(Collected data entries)
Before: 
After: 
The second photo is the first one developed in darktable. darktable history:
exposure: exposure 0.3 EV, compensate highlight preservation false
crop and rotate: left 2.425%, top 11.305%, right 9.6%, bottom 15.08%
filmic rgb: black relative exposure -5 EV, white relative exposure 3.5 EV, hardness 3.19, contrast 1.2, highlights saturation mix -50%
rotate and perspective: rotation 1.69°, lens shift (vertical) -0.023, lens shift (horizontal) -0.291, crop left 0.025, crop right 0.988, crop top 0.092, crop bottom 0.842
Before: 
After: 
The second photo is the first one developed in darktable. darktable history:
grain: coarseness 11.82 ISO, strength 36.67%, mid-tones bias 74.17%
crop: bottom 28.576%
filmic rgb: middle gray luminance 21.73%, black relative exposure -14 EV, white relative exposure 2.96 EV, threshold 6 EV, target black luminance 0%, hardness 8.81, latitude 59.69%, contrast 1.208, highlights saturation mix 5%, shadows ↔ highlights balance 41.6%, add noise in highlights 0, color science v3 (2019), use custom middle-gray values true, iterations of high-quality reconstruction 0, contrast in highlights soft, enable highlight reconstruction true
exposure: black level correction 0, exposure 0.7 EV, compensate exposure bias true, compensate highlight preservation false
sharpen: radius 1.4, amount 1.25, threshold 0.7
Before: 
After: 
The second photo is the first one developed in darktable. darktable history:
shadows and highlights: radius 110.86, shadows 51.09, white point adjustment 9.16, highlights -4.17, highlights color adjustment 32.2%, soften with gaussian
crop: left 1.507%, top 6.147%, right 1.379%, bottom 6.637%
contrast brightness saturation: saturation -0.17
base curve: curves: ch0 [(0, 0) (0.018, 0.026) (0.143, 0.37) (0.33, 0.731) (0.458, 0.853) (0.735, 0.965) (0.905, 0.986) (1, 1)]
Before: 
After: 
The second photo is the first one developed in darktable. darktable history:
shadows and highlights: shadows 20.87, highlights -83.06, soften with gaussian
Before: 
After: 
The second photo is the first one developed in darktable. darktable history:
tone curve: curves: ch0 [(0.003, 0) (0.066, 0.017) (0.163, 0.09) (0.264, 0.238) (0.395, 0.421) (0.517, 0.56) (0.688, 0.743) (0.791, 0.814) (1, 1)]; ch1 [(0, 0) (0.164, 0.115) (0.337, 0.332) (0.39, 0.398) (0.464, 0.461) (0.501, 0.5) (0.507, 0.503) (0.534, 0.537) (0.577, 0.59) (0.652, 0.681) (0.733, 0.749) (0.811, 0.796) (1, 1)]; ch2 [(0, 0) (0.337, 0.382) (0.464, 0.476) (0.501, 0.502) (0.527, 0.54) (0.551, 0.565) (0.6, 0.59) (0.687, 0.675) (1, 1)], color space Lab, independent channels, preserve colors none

> [TASK INSTRUCTIONS] Copy out the material above again, changing every "developed" to "edited" and leaving everything else as it is.

> [SOLUTION TO THE PROBLEM]
Before: 
After: 
The second photo is the first one edited in darktable. darktable history:
exposure: exposure 0.3 EV, compensate highlight preservation false
crop and rotate: left 2.425%, top 11.305%, right 9.6%, bottom 15.08%
filmic rgb: black relative exposure -5 EV, white relative exposure 3.5 EV, hardness 3.19, contrast 1.2, highlights saturation mix -50%
rotate and perspective: rotation 1.69°, lens shift (vertical) -0.023, lens shift (horizontal) -0.291, crop left 0.025, crop right 0.988, crop top 0.092, crop bottom 0.842
Before: 
After: 
The second photo is the first one edited in darktable. darktable history:
grain: coarseness 11.82 ISO, strength 36.67%, mid-tones bias 74.17%
crop: bottom 28.576%
filmic rgb: middle gray luminance 21.73%, black relative exposure -14 EV, white relative exposure 2.96 EV, threshold 6 EV, target black luminance 0%, hardness 8.81, latitude 59.69%, contrast 1.208, highlights saturation mix 5%, shadows ↔ highlights balance 41.6%, add noise in highlights 0, color science v3 (2019), use custom middle-gray values true, iterations of high-quality reconstruction 0, contrast in highlights soft, enable highlight reconstruction true
exposure: black level correction 0, exposure 0.7 EV, compensate exposure bias true, compensate highlight preservation false
sharpen: radius 1.4, amount 1.25, threshold 0.7
Before: 
After: 
The second photo is the first one edited in darktable. darktable history:
shadows and highlights: radius 110.86, shadows 51.09, white point adjustment 9.16, highlights -4.17, highlights color adjustment 32.2%, soften with gaussian
crop: left 1.507%, top 6.147%, right 1.379%, bottom 6.637%
contrast brightness saturation: saturation -0.17
base curve: curves: ch0 [(0, 0) (0.018, 0.026) (0.143, 0.37) (0.33, 0.731) (0.458, 0.853) (0.735, 0.965) (0.905, 0.986) (1, 1)]
Before: 
After: 
The second photo is the first one edited in darktable. darktable history:
shadows and highlights: shadows 20.87, highlights -83.06, soften with gaussian
Before: 
After: 
The second photo is the first one edited in darktable. darktable history:
tone curve: curves: ch0 [(0.003, 0) (0.066, 0.017) (0.163, 0.09) (0.264, 0.238) (0.395, 0.421) (0.517, 0.56) (0.688, 0.743) (0.791, 0.814) (1, 1)]; ch1 [(0, 0) (0.164, 0.115) (0.337, 0.332) (0.39, 0.398) (0.464, 0.461) (0.501, 0.5) (0.507, 0.503) (0.534, 0.537) (0.577, 0.59) (0.652, 0.681) (0.733, 0.749) (0.811, 0.796) (1, 1)]; ch2 [(0, 0) (0.337, 0.382) (0.464, 0.476) (0.501, 0.502) (0.527, 0.54) (0.551, 0.565) (0.6, 0.59) (0.687, 0.675) (1, 1)], color space Lab, independent channels, preserve colors none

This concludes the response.